Organic food products were noticeably present at the exhibition, proving that Saudis are reconsidering their eating habits. Al-Sunaidi said that Saudi investors and consumers are demanding more organic food products.
Al-Sunaidi said the exhibition, which is seeing European and Asian participation, offers business networking opportunities for industry professionals working in the food and beverage sector. She added that it is also showcasing new food products entering the Saudi market for the first time.
Al-Sunaidi said that leading local, regional and international companies trust the Saudi market. “Saudi Arabia has the largest food market in both the GCC countries and the Middle East. It is also one of the world’s strongest economic and consumer powers,” she said.
“Food and beverage imports are expected to increase up to SR135 billion in 2020 compared to the present rate of SR80 billion.
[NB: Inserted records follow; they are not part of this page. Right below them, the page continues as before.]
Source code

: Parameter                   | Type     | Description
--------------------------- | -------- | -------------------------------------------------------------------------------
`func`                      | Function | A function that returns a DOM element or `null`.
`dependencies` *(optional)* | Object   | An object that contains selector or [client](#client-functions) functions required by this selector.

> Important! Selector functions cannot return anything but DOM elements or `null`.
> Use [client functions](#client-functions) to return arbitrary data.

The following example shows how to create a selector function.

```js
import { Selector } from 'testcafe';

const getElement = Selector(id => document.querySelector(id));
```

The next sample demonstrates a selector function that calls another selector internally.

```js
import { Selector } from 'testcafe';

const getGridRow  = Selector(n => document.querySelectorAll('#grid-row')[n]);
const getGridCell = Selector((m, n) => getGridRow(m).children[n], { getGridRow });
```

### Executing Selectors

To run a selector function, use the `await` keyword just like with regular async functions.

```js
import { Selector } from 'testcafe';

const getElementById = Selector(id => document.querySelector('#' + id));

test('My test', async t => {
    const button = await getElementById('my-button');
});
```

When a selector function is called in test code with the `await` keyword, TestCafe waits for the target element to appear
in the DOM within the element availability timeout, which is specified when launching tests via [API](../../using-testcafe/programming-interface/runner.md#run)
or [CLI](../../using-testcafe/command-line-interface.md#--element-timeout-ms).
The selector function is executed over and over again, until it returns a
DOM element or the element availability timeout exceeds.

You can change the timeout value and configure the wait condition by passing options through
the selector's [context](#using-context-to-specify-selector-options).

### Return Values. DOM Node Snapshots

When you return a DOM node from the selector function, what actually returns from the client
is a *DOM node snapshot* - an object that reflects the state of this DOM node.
In addition, fast-food market volume exceeds SR5 billion per year and retail sales have surged by 66 percent,” she said.
Meanwhile, general manager of a Kenyan tea company, Naveed Ariff, told Arab News that the Kenyan tea they are promoting at the exhibition is the finest tea in the world. “Unlike any other tea elsewhere, our tea production is always fresh throughout the year, the quality is incomparable and the price is reasonable,” he said.
The Saudi Food and Drug Authority (SFDA) was also present at the exhibition through its booth, which spread its awareness messages to visitors on the latest food security standards aimed at protecting consumers’ health.
The winners of nine awards for food industry innovators will be announced at the exhibition.
Thomas A. Gugler, the president of the World Association of Chefs’ Societies, has announced receiving the nominations for best cold drink, best hot drink, best dairy product, best product in red meat and chicken, best product in the bakery and confectionery sector, best product in the spices and sauces sector, best frozen or cold food product, best organic food product and best healthy food product.
He said the selected candidates were highlighted to visitors, specialists and pioneers of the food industry, and they were assigned a place inside the suite dedicated to the competition at the exhibition.
In contrast, the world’s most famous chefs are competing at the “Salon Culinaire,” held under the auspices of the World Association of Chefs’ Societies and the Saudi Chefs’ Table, during which 200 chefs from the world’s most famous hotels and restaurants compete in 17 categories.